People photos with keypoints:

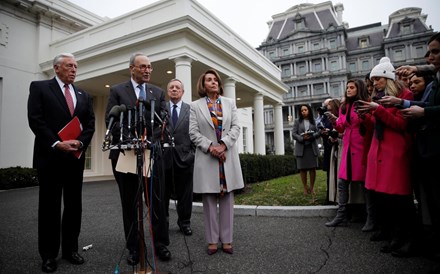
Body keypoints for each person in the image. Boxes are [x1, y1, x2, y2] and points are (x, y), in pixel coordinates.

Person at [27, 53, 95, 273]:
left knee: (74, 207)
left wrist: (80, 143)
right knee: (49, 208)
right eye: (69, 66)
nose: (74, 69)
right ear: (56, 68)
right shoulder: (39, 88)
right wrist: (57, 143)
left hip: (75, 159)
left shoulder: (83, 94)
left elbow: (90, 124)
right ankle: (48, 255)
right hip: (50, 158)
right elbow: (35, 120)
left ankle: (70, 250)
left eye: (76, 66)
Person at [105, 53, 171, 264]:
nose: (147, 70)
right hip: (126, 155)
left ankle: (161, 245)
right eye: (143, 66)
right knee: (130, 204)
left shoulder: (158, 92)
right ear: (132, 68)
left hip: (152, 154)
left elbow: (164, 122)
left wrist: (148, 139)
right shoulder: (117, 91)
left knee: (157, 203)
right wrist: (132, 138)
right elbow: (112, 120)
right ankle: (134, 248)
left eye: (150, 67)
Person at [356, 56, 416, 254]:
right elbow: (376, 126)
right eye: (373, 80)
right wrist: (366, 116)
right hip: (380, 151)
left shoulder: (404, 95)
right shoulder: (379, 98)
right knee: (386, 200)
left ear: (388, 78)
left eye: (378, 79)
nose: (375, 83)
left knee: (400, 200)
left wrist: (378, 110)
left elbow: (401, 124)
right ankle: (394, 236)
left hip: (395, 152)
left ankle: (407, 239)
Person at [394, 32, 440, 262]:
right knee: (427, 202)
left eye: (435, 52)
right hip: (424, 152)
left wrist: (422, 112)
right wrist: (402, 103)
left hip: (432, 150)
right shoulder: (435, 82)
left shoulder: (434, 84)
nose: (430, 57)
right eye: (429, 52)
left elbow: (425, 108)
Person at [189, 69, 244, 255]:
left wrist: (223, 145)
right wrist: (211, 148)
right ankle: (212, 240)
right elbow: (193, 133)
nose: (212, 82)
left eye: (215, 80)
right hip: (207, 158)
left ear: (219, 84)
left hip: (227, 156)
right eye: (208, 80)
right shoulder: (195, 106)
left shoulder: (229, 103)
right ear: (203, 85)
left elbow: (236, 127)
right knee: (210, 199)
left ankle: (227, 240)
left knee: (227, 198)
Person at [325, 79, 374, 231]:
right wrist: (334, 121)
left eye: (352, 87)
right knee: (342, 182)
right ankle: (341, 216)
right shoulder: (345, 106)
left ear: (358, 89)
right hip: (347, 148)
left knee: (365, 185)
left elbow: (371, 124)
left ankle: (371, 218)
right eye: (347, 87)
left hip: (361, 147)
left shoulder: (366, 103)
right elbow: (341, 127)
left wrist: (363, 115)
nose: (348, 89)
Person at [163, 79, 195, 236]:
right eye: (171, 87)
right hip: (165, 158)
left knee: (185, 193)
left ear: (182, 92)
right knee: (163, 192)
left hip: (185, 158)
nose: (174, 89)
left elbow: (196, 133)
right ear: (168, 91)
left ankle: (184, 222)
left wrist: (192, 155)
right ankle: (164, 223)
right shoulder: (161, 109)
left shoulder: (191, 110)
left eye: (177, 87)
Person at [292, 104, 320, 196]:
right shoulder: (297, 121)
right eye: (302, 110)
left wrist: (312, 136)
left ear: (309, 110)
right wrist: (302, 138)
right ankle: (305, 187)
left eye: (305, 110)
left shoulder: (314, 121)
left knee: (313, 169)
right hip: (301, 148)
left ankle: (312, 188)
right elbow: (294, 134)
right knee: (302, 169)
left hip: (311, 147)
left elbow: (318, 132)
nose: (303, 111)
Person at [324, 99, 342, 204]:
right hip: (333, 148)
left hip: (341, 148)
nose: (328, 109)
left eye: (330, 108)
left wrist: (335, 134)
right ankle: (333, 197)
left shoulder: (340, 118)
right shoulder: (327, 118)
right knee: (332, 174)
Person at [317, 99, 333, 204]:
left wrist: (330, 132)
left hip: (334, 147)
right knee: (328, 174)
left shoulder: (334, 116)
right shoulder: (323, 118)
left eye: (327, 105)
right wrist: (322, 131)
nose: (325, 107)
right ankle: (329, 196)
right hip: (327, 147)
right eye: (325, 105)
---
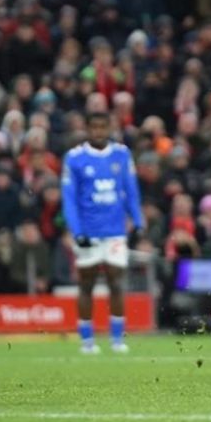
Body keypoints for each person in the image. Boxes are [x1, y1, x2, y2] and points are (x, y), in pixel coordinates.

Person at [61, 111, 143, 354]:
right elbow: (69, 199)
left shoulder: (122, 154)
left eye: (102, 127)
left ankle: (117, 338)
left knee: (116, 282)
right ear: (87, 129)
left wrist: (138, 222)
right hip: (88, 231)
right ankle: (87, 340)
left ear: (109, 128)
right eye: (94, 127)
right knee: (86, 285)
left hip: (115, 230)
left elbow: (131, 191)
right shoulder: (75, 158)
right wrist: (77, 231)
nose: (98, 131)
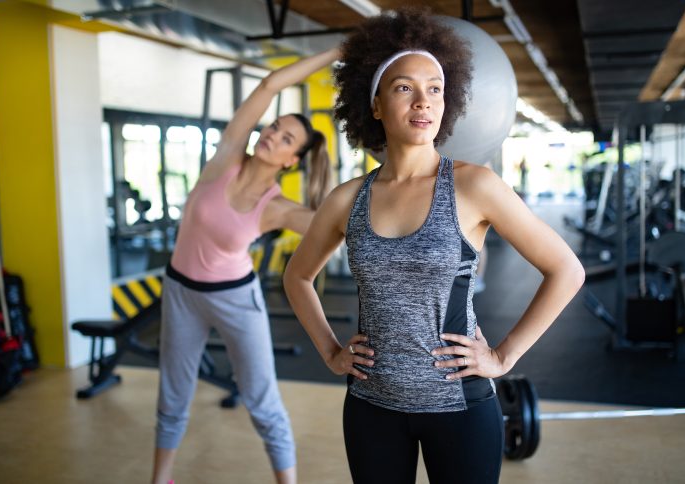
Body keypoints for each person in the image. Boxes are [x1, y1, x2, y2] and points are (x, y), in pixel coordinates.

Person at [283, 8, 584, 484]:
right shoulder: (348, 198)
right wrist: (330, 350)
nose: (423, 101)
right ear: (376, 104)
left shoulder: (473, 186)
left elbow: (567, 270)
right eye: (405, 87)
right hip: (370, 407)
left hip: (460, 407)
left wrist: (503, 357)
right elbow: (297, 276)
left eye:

• **Required action**: Copy all lines from the data above that contain the word "nose".

• **Response area**:
nose: (74, 69)
nose: (147, 70)
nose: (375, 83)
nose: (430, 57)
nose: (212, 82)
nose: (348, 89)
nose: (174, 89)
nose: (303, 111)
nose: (328, 109)
nose: (325, 107)
nose: (98, 131)
nose: (423, 101)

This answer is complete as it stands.